本計画では、輸送網の集約、共同輸配送により、トラックドライバーの運転時間約41.8%削減(▲約8083時間/年)、CO₂の排出約54.0%削減(▲約89.5t/年)を目標としている。

※物流総合効率化法
輸送、保管、荷捌きを一体的に実施するとともに、輸送網の集約、共同化等の合理化・効率化を図り、環境負荷低減と業務の省力化を図る事業に対して、その計画の認定、関連支援措置等を定めた法律。

物流2024年問題や労働人口の減少に対応

佐川急便と西濃運輸は、持続可能でより利便性の高い輸送サービスを提供していくことが運輸・物流事業者としての社会的使命であるという認識のもと、それぞれ全国に輸送ネットワークを築いてきた。

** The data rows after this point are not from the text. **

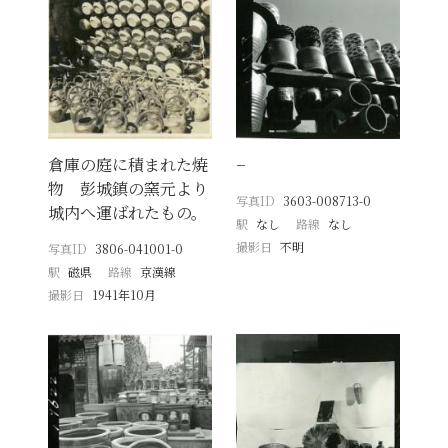
倉庫の庭に積まれた焼
−
物 彭城鎮の窯元より
写真ID
3603-008713-0
城内へ運ばれたもの。
駅
なし
路線
なし
撮影日
不明
写真ID
3806-041001-0
駅
磁県
路線
京漢線
撮影日
1941年10月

しかしすでに話題になっている通り、人口減少地域への幹線輸送やその地域内での配送に関するトラックの低積載率運行の改善、ならびに2024年問題や労働人口の減少による将来的なドライバー不足への対応が課題になっている。特に東北地方の物流は深刻だとされている。

その解決策の一つとして、青森県下北郡向け荷物の幹線輸送、ならびに青森県下北郡での配送を両社共同で実施。これにより、トラックの積載効率が向上し、トラック台数の削減、それによる労働・環境負荷低減など、持続可能な輸配送サービスを継続していくという。

Before

Before

after

after

①各社、岩手県以西からの荷物を岩手県内の拠点(佐川急便・岩手営業所/西濃運輸・盛岡支店)に集約、下北郡行きの荷物を積載した佐川急便のトラックが西濃運輸・盛岡支店に立ち寄り、西濃運輸の下北郡行きの荷物を積み込み、出発。

②佐川急便の下北営業所に到着後、エリア別に仕分けを行い、佐川急便のドライバーが西濃運輸の下北郡行きの荷物も含め配達。西濃運輸の荷物の所在は、佐川急便のドライバーが保有している端末機で入力しており、西濃運輸Webサイトで確認することが可能。

なお、認定通知書交付式は2023年8月4日13時30分から東北運輸局(本局庁舎)2階記者会見室で行われる。